In fact, such a large number that it’s inevitable that more people will eventually start writing and talking about queer parenting.

So what’s makes a queer family? The answer is, I don’t know. Or, rather, I can’t define it for you. People who identify as queer tend to want to be…queer. We don’t want to disappear or blend in. We want to change the systems, not conform to them. We want to check ourselves, check the systematic advantages we have and own our privilege. We want to be inclusive of diverse experiences across race, class, sex, gender. We want to be included in convos we’ve traditionally been left out of. We want to thoughtfully participate in “traditional family” or queer “traditional family” or throw “traditional family” out the window.

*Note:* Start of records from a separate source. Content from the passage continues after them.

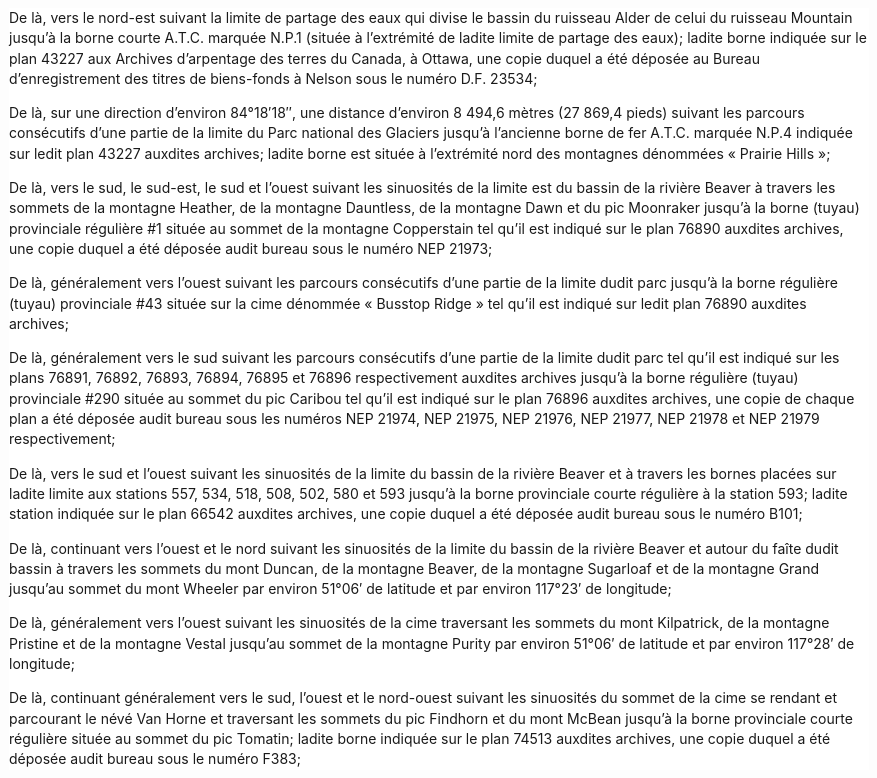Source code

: 

De là, vers le nord-est suivant la limite de partage des eaux qui divise le bassin du ruisseau Alder de celui du ruisseau Mountain jusqu’à la borne courte A.T.C. marquée N.P.1 (située à l’extrémité de ladite limite de partage des eaux); ladite borne indiquée sur le plan 43227 aux Archives d’arpentage des terres du Canada, à Ottawa, une copie duquel a été déposée au Bureau d’enregistrement des titres de biens-fonds à Nelson sous le numéro D.F. 23534;



De là, sur une direction d’environ 84°18′18″, une distance d’environ 8 494,6 mètres (27 869,4 pieds) suivant les parcours consécutifs d’une partie de la limite du Parc national des Glaciers jusqu’à l’ancienne borne de fer A.T.C. marquée N.P.4 indiquée sur ledit plan 43227 auxdites archives; ladite borne est située à l’extrémité nord des montagnes dénommées « Prairie Hills »;



De là, vers le sud, le sud-est, le sud et l’ouest suivant les sinuosités de la limite est du bassin de la rivière Beaver à travers les sommets de la montagne Heather, de la montagne Dauntless, de la montagne Dawn et du pic Moonraker jusqu’à la borne (tuyau) provinciale régulière #1 située au sommet de la montagne Copperstain tel qu’il est indiqué sur le plan 76890 auxdites archives, une copie duquel a été déposée audit bureau sous le numéro NEP 21973;



De là, généralement vers l’ouest suivant les parcours consécutifs d’une partie de la limite dudit parc jusqu’à la borne régulière (tuyau) provinciale #43 située sur la cime dénommée « Busstop Ridge » tel qu’il est indiqué sur ledit plan 76890 auxdites archives;



De là, généralement vers le sud suivant les parcours consécutifs d’une partie de la limite dudit parc tel qu’il est indiqué sur les plans 76891, 76892, 76893, 76894, 76895 et 76896 respectivement auxdites archives jusqu’à la borne régulière (tuyau) provinciale #290 située au sommet du pic Caribou tel qu’il est indiqué sur le plan 76896 auxdites archives, une copie de chaque plan a été déposée audit bureau sous les numéros NEP 21974, NEP 21975, NEP 21976, NEP 21977, NEP 21978 et NEP 21979 respectivement;



De là, vers le sud et l’ouest suivant les sinuosités de la limite du bassin de la rivière Beaver et à travers les bornes placées sur ladite limite aux stations 557, 534, 518, 508, 502, 580 et 593 jusqu’à la borne provinciale courte régulière à la station 593; ladite station indiquée sur le plan 66542 auxdites archives, une copie duquel a été déposée audit bureau sous le numéro B101;



De là, continuant vers l’ouest et le nord suivant les sinuosités de la limite du bassin de la rivière Beaver et autour du faîte dudit bassin à travers les sommets du mont Duncan, de la montagne Beaver, de la montagne Sugarloaf et de la montagne Grand jusqu’au sommet du mont Wheeler par environ 51°06′ de latitude et par environ 117°23′ de longitude;



De là, généralement vers l’ouest suivant les sinuosités de la cime traversant les sommets du mont Kilpatrick, de la montagne Pristine et de la montagne Vestal jusqu’au sommet de la montagne Purity par environ 51°06′ de latitude et par environ 117°28′ de longitude;



De là, continuant généralement vers le sud, l’ouest et le nord-ouest suivant les sinuosités du sommet de la cime se rendant et parcourant le névé Van Horne et traversant les sommets du pic Findhorn et du mont McBean jusqu’à la borne provinciale courte régulière située au sommet du pic Tomatin; ladite borne indiquée sur le plan 74513 auxdites archives, une copie duquel a été déposée audit bureau sous le numéro F383;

A queer family could certainly be a family with or without kids. Queer families can have two moms or two dads. They can have one mom and one dad. They have have one parent. They can have more than two parents. They can also include one or more people who identify as trans* or genderqueer. They can include bisexual, omnisexual, pansexual, polysexual, asexual, or queer people. Queer families have kids by marriage, kids from previous relationships and/or pregnancies. They can add kids through foster care, adoption, surrogacy, sperm donors (both on and off the books), and good old-fashioned P-I-V intercourse. They can include beloved furbabies (our pet children). They can include supportive queer family relationships that came about out of kinship or necessity in place of or in addition to our legal/bio families.

This blog is about our queer family–a queer power femme, pansexual, Korean-American adoptee, vegan, feminist, cisgender woman and a label-wary, fashion-forward, queer, trans* boi. With lots and lots of furkids. Looking to add 1 human kid to the family. We will blog about our baby plans, our furkids, our personal views and lives, social and activist issues pertaining to queer parenting. We will try to raise larger issues about queer parenting and welcome the perspective and feedback of others. We are excited. A little scared. Let’s do this.